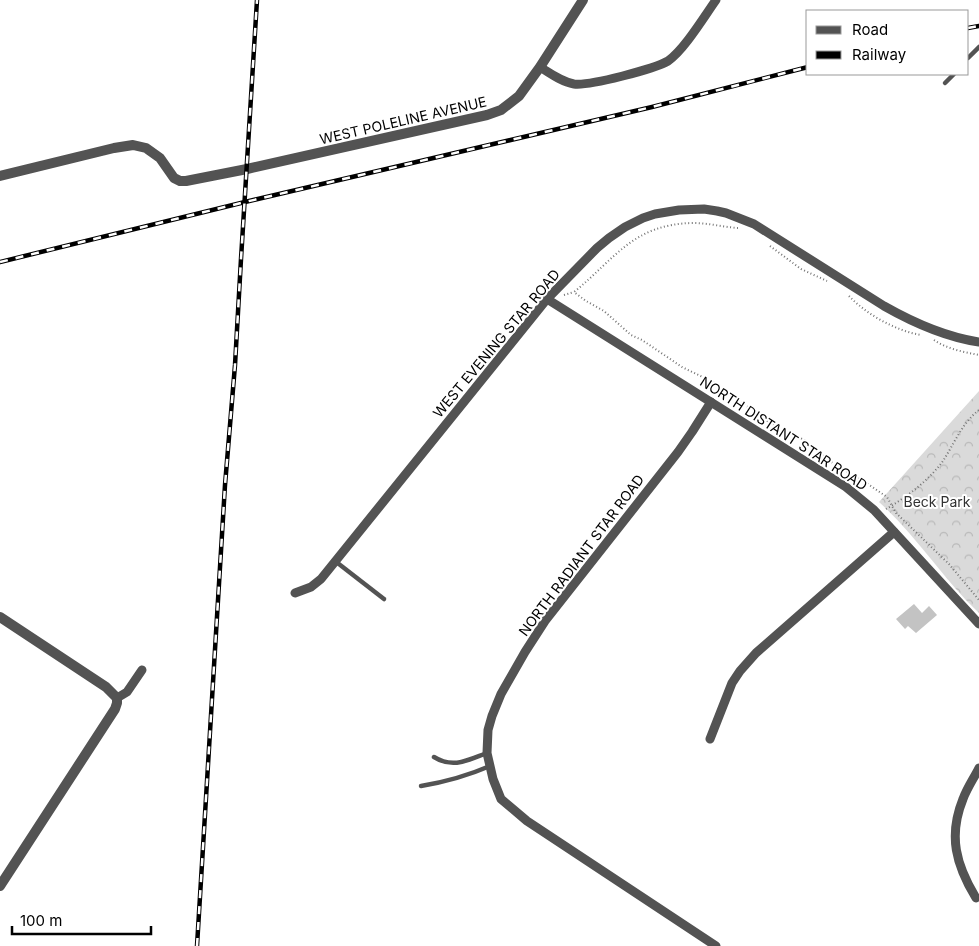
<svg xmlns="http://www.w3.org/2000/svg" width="979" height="946" viewBox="0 0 979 946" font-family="Inter,sans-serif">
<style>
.forest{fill:url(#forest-crowns)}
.building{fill:#c3c3c3}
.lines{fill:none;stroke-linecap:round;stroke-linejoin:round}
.path{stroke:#757575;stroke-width:2;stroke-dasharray:1 2.5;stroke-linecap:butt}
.service{stroke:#535353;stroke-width:4.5}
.minor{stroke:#535353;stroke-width:9}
.tertiary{stroke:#535353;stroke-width:10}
.rail-casing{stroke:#000;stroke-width:4.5}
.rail{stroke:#fff;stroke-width:2.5;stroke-dasharray:8;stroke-linecap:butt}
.labels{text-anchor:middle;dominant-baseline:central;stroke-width:4;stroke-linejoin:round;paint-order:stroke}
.street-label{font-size:14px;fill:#000;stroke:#fff}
.park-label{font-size:14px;fill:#313131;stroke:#fff}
</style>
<defs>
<pattern id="forest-crowns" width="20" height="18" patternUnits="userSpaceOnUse" patternTransform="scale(1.25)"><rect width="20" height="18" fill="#dadada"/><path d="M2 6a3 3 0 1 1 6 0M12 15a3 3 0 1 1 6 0" fill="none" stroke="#b9b9b9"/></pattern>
</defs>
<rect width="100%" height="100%" fill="#fff"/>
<!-- forest -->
<path class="forest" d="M979 391V613C943 579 916 535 879 502Z"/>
<!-- building -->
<path class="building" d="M914 604 922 613 929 606 937 615 916 633 908 626 905 629 896 619Z"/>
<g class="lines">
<!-- path -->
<g class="path">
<path d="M738 228C723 227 708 223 693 223 633 224 615 259 574 292L586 301 604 311 631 335 642 340 682 367 719 385 765 420 806 441 835 465 862 480 887 497 896 513 949 564 979 600"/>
<path d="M770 246 801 269 827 281"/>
<path d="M564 295 574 292"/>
<path d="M849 296C866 314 896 331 921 335"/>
<path d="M934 340C947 349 964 352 979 355"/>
<path d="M886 509C907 497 929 480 943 461 954 444 962 423 979 410"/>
</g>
<!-- service -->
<g class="service">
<path d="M968 58 979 47"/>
<path d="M945 83 954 74"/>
<path d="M335 561 384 599"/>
<path d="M434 757C453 769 468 760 487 753"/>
<path d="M421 786C445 782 467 776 490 766"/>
</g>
<!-- minor -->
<g class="minor">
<path d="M540 67C551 74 562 82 574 84 590 86 654 69 668 61 684 50 704 17 716 0"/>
<path d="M547 299 846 487 874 510 979 624"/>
<path d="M711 402 692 432 678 452 545 621 525 652 501 694 492 716 488 730 487 753 493 779 501 799 527 821 716 946"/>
<path d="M295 593 311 587 321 579 547 299 597 248 609 238 625 227 643 218 655 214 679 210 704 209 717 211 726 213 754 224 884 306C914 323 945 337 979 342"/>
<path d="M117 698 127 692 142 670"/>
<path d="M710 739 732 683 740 671 756 653 894 532"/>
<path d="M976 898C956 865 948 836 963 799 967 788 974 778 979 768"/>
</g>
<!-- tertiary -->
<g class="tertiary">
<path d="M0 176 114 148 133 145 146 148 160 158 174 178 180 181H186L247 169 487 115 501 110 519 96 540 67 583 0"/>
<path d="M0 617 106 687 117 698V703L115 709 0 886"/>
</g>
<defs>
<g id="rail">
<path d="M968 28 979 26"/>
<path d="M0 262 245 202 652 107 808 67"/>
<path d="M197 946 225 485 235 365 241 259 257 0"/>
</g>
</defs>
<!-- rail casing -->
<use href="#rail" class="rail-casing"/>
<!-- rail -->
<use href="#rail" class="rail"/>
</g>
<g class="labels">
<!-- street labels -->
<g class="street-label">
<text transform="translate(403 120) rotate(-13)">WEST POLELINE AVENUE</text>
<text transform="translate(496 343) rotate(-50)">WEST EVENING STAR ROAD</text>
<text transform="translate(784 433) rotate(33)">NORTH DISTANT STAR ROAD</text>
<text transform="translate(581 555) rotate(-53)">NORTH RADIANT STAR ROAD</text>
</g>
<!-- park labels -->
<g class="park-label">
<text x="937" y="501">Beck Park</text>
</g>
</g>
<!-- legend -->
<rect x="806" y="10" width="162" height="65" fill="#ffffff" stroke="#999999"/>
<rect x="816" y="26" width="25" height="8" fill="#535353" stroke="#999999"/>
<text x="852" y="35" font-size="15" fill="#000000">Road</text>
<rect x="816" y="51" width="25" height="8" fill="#000000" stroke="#999999"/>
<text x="852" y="60" font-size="15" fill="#000000">Railway</text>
<!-- scale -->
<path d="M12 926v8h139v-8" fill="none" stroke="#000000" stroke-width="2.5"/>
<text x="20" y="926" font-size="15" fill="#000000" stroke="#ffffff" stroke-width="4" paint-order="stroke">100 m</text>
</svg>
···
=== Description of the task ===
Go through the records above and count every line that includes "lines". Give the number and nothing else.

=== Written response ===
2